И мы наконец основательно обнялись: я даже почувствовал грудью ее выступающие прелести.
- Однажды Светлый Человечек и Тёмная Лошадка решили забухать... - предложил я, когда мы, проболтав с четверть часа, обменялись многочисленными новостями. - Ты что-то имеешь против?
- А презервативы? - без запинки поинтересовалась она. - И кто тут у нас светлый человечек?
- Ты где поселилась?
- В семье... Щемчук и устроил. Есть тут такая Вера... замужем за местным.
- Ну, тогда едем ко мне, у меня номер в отеле.
И мы двинулись к станции подземки.
В метро Лиза как-то быстро сникла, потухла... я поначалу легонько пихал ее в бок локтем в порядке ободрения, но и мне самому тоже казалось, что в воды реки не ступить дважды и что для возобновления нашей недолгой и уже очень давнишней связи должны иметься более веские причины, чем случайная встреча в чужом городе.
- Спусти пар... - наконец проговорил я. - Нас никто ни к чему не обязывает.

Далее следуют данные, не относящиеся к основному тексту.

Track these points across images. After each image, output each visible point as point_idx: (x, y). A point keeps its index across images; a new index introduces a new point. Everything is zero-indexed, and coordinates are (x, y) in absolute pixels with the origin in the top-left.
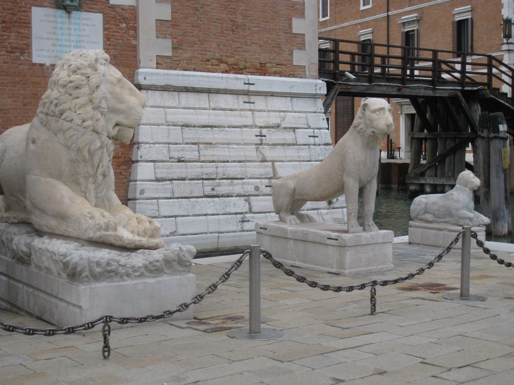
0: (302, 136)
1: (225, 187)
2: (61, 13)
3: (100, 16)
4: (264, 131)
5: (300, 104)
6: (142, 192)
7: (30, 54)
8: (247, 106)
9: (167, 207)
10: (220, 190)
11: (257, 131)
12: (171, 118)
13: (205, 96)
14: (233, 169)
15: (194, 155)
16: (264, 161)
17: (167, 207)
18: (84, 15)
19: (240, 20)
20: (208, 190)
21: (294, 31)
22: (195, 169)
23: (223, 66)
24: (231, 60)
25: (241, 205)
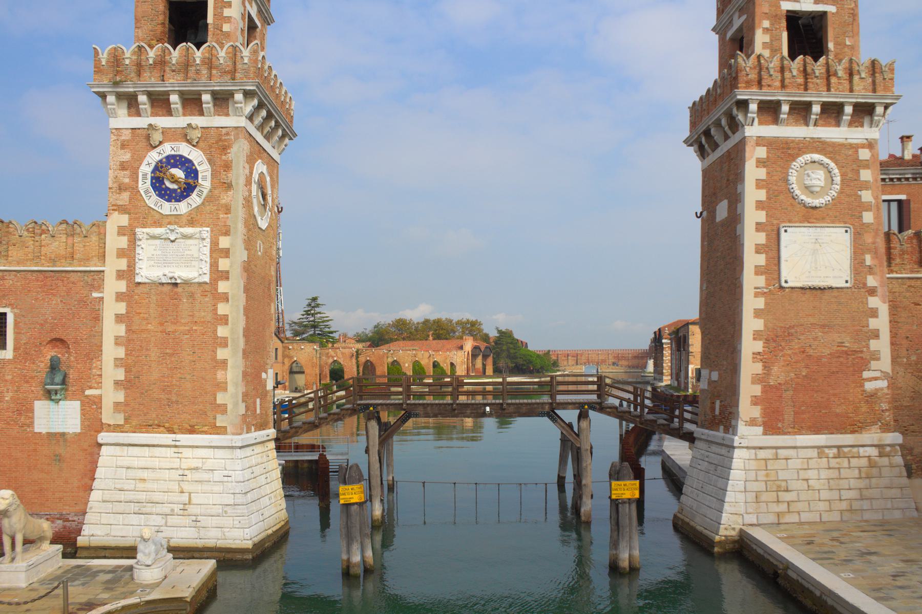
0: (217, 476)
1: (149, 508)
2: (51, 403)
3: (79, 402)
4: (186, 472)
5: (220, 453)
6: (91, 508)
7: (33, 427)
8: (176, 455)
9: (105, 519)
10: (144, 510)
11: (181, 472)
12: (119, 463)
13: (146, 448)
14: (157, 497)
15: (132, 487)
16: (182, 492)
17: (105, 519)
18: (68, 402)
19: (174, 399)
20: (136, 509)
21: (219, 401)
22: (131, 496)
23: (162, 429)
24: (167, 425)
25: (159, 520)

Если хочешь, я просто могу проводить тебя до самой Веры.
- Спасибо, - с полуслова подхватила Лиза. - А то я как-то реально напряглась. Много воды утекло, знаешь?
- Ты замужем? - просто спросил я.
- И это тоже... - кивнула Лиза. - Но не в этом одном дело. Поедем, раз уж собрались. А потом возьмешь мне такси. Не надо меня провожать... Увидит кто-то из наших - и тут же настучат...
В гостинице мы немного выпили, немного потискались на неразобранной постели, как бы узнавая друг друга заново - без особого, надо сказать, интереса: тут, вероятно, и проявилась как раз эта бахтинская амбивалентная логика материально-телесного низа - или уж не знаю еще что; мы были реально чужие телом, как будто и не было ничего в прошлом...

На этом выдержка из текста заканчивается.